Localizada a poucos metros do Marco Zero de Campos do Jordão, a Praça do Artesanato, em Vila Jaguaribe, está no centro de uma polêmica ambiental. Árvores nativas e protegidas por lei, como as icônicas araucárias e o pinho bravo, estão marcadas para remoção. O processo de derrubada chegou a ser iniciado, mas foi interrompido devido à chuva e após a denúncia feita pelo Guiacampos.com.
As araucárias, símbolo da região da Serra da Mantiqueira, são espécies ameaçadas de extinção e possuem grande importância ambiental, abrigando diversas formas de vida. Já o pinho bravo desempenha papel essencial no equilíbrio ecológico local. Ambas são protegidas por legislações ambientais que restringem sua retirada, o que torna ainda mais grave a iminência de sua remoção.

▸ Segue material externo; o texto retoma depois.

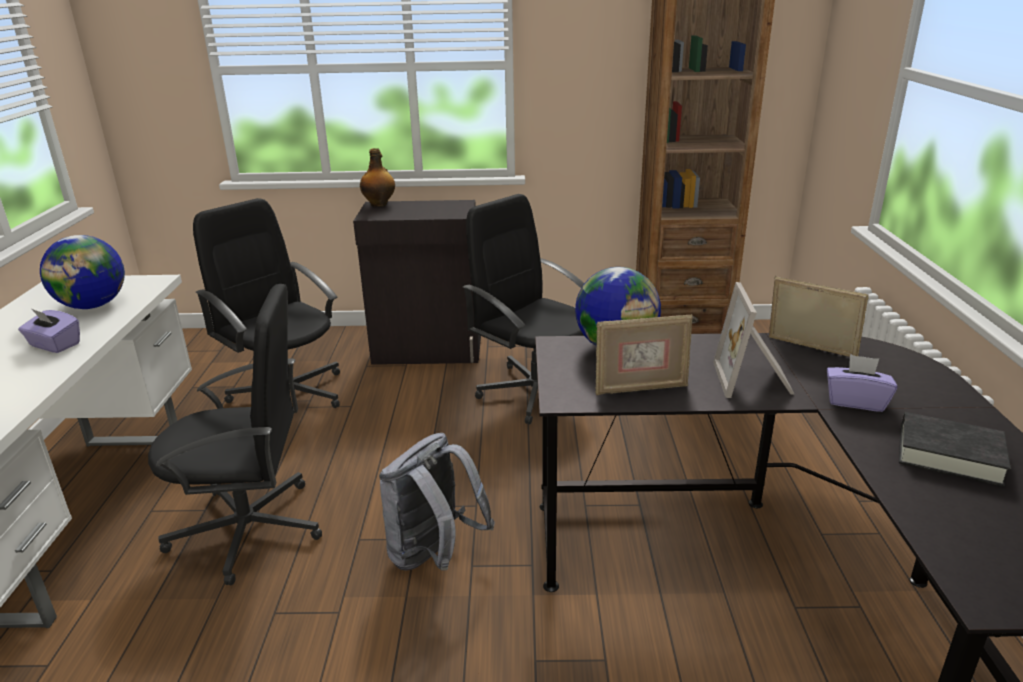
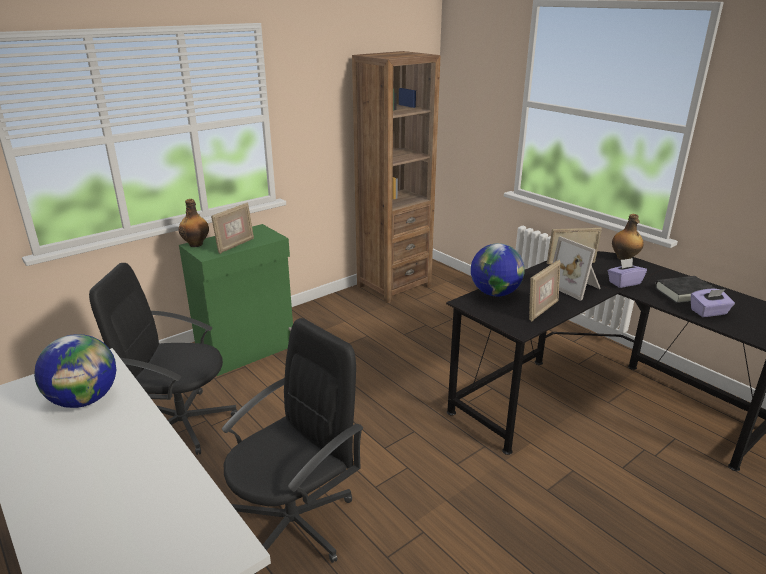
camera: 40 degrees left, 0 degrees up
(54, 345) = (122, 441): purple tissue box -> purple tissue box (709, 312)
(409, 213) = (235, 245): none -> picture frame
(428, 351) = (248, 350): black cabinet -> green cabinet
(434, 556) = (431, 471): grey backpack -> none
(534, 391) = (355, 349): black office chair -> none
(930, 369) = (624, 258): none -> bottle

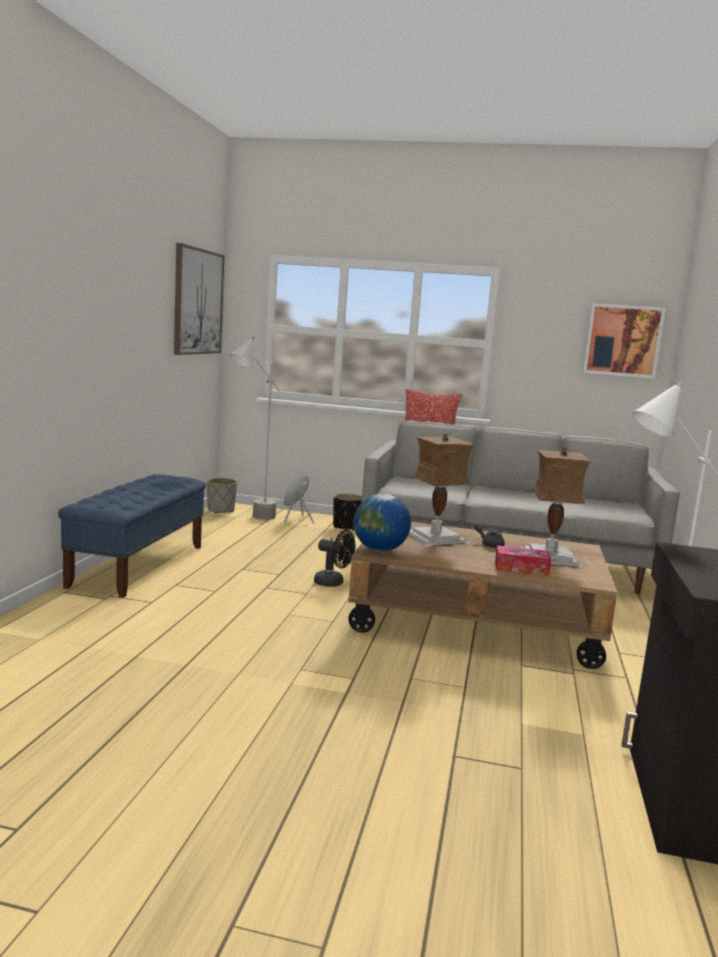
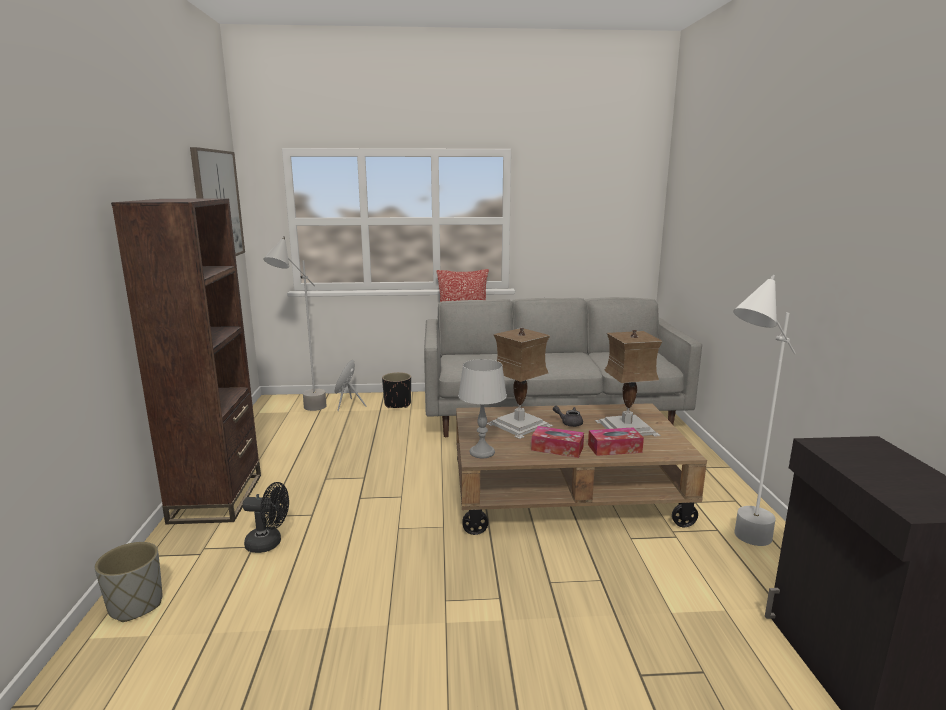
camera: 15 degrees left, 5 degrees up
(138, 565) = (217, 498): blue bench -> brown bookcase
(221, 510) = (270, 406): grey planter -> grey planter (136, 605)
(333, 583) = (420, 477): black fan -> black fan (269, 543)
(379, 550) = (481, 453): globe -> grey table lamp
(459, 559) = (557, 448): none -> tissue box
(622, 340) = (621, 208): picture -> none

É inacreditável que passados apenas dois dias da inauguração do monumento em comemoração ao povo jordanense a cidade receba uma notícia destas. Pelo menos seis exemplares em extinção tenham recebido autorização para derrubada. A apenas alguns metros do marco zero da cidade um crime contra a natureza. disse Suzana Reis, Porta Voz da Rede Sustentabilidade em Campos do Jordão
O barulho das serras elétricas, ouvido na manhã de hoje, deu início a uma ação que ameaça a preservação de um dos locais mais simbólicos da cidade. A denúncia do Guiacampos.com gerou revolta na comunidade, que exige explicações das autoridades e medidas imediatas para impedir que essa destruição continue.
Procurada pela reportagem do Guiacampos.com, a Prefeitura informou que enviaria uma nota oficial, mas até o fechamento desta matéria não se manifestou. Moradores clamam por ações urgentes para proteger esse espaço histórico e ambiental de Campos do Jordão.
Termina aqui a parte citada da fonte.